Siempre tuve la malsana impresión que este señor no sabría leer ni escribir, o que en su defecto lo haría con una elementalidad de subsistencia. Pero ese no era el problema. Lo que me incomodaba era su certero, aunque indiscriminado, método tasación, sobre todo por la escasa cuantía de mi beca y, principalmente, por mi torpeza a la hora de disimular el interés.
Hoy, cuando el librero es una especie en extinción, casi todos los vendedores de libros se le asemejan, salvo que llevan atuendos menos reñidos con el buen gusto y los precios ya vienen marcados, lo que les ahorra la habilidad. De resto, no saben lo que venden.
El sábado pasado fui a la feria del libro de Madrid, justo para apreciar a otra especie en extinción: Los escritores de izquierdas. Que no los zurdos. Si no aquellos que se identifican con una ideología, -eh… bueno si, aunque carezco de ejemplos actuales para explicar lo que eso significa-, ideología decía, que busca la felicidad del hombre con métodos… a ver, que difícil… ¡ah si!, con métodos que no son de derechas. 🙂
Quería escuchar a Eduardo Galeano, quien leía esa tarde las minúsculas historias de su último libro. Por cierto, lo hace muy bien, con un hermoso acento uruguayo de inteligente declamador de radio (otra especie extinguida). No terminé de oírlo hasta el final, aunque me interesaba lo que decía. Fui acompañado por mi amigo cyberf, y a mí eso de la tortura por amistad no me va. Aunque es justicia decir que él aguanta dignamente mis invitaciones, aunque sabe cuando decir que no, y ambos gestos en la amistad no son muy comunes por estos días, por eso lo cuido.

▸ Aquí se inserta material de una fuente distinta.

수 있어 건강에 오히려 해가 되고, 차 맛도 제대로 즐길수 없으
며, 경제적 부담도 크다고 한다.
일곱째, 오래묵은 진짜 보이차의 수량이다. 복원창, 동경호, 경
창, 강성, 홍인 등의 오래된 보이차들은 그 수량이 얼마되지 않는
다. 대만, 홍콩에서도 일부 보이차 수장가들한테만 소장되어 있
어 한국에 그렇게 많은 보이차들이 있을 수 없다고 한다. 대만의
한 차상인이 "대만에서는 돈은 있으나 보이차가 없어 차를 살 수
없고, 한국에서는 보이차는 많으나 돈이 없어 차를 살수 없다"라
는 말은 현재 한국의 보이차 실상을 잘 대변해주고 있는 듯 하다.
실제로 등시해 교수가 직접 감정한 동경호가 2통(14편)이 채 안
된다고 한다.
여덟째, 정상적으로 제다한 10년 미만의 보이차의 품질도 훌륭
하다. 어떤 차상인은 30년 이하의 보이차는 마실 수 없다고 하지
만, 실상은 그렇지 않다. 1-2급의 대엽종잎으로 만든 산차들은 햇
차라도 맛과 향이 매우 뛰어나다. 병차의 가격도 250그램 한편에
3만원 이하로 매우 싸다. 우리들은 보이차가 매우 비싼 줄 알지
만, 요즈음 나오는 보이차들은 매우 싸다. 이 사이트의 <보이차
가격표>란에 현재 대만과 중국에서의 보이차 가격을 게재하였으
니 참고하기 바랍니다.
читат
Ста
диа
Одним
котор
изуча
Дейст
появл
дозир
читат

Luego del encuentro, hice una cola de cuarenta minutos, para verle de cerca a Galeano los apliques de oro en sus dientes. Pedirle que me firmara el libro, comprobar que la gente de izquierda parece no afligirse ante los reveces, y decirle, aunque no fuese de su incumbencia, que hace quince años había comprado un libro suyo al peso, en una venta callejera, en lo que hoy es una perfecta vena abierta de América Latina.